Passage for review
◇ ◇ ◇ ◇ ◇

Therefore, commercial flash EPROM designs include circuitry for verifying the success of programming and erasing steps. See, for instance, U.S. Pat. No. 4,875,188, entitled VOLTAGE MARGINING CIRCUIT FOR FLASH EPROM, invented by Jungroth. The prior art devices include a first mode for verifying the programming of the cell during which the potential supplied to the control gate of the cell (across word lines in the memory array) is increased above the normal read potential. Thus, the Jungroth patent provides for applying a 5 V potential to the cell for normal read operations, and a higher potential of approximately 7.5 V during the program verify. By performing program verify with a higher voltage on the control gate, the circuit ensures that the programming step resulted in injection of a sufficient number of electrons into the floating gate to raise the turn on threshold with a safe margin over the minimum amount required. Similarly, during erase verify, the voltage on the control gate is reduced by Jungroth to approximately 3.25 V instead of 5 V. If the cell conducts with 3.25 V applied to its control gate, then it will surely conduct if the read potential of 5 V is applied. Again, this ensures removal of a sufficient amount of charge from the floating gate with a significant margin for safety over the minimum required removal for successful erase.

◇ ◇ ◇ ◇ ◇

(Collected data)
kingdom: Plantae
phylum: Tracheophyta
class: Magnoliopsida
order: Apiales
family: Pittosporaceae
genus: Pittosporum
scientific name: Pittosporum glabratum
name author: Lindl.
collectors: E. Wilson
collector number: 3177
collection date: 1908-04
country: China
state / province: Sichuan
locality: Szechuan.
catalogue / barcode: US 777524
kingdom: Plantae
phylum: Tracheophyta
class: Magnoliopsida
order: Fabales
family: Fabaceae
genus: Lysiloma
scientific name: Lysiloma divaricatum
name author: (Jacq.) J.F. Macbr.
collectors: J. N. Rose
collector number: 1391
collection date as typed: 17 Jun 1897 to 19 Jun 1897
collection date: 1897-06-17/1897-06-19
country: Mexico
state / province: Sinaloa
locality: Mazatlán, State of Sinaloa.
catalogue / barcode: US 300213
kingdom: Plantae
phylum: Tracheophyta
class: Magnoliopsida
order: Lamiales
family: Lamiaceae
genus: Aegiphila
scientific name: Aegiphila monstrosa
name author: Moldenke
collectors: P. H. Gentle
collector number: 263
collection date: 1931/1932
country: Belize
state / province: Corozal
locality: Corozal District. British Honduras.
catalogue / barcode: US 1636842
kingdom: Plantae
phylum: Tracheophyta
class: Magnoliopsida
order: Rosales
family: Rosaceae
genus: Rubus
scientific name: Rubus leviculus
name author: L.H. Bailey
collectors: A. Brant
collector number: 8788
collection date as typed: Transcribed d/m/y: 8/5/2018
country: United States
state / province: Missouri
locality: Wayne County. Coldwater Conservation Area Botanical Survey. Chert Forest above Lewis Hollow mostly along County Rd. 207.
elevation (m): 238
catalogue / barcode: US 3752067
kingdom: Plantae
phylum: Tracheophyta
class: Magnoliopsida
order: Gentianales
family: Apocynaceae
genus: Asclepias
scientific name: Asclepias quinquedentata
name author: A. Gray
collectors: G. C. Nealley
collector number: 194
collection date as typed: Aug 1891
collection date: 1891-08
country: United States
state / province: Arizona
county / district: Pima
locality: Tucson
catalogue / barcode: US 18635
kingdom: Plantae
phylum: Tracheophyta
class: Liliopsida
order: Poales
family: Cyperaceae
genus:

◇ ◇ ◇ ◇ ◇

What you need to do
Answer these questions from the flash EPROM passage:
1. What potential does the Jungroth patent apply to the cell for normal read operations?
2. What is the approximate potential applied during the program verify?
3. To approximately what voltage is the control gate reduced during erase verify?
You don't need the lines for this.

Solution
1. 5 V
2. Approximately 7.5 V
3. Approximately 3.25 V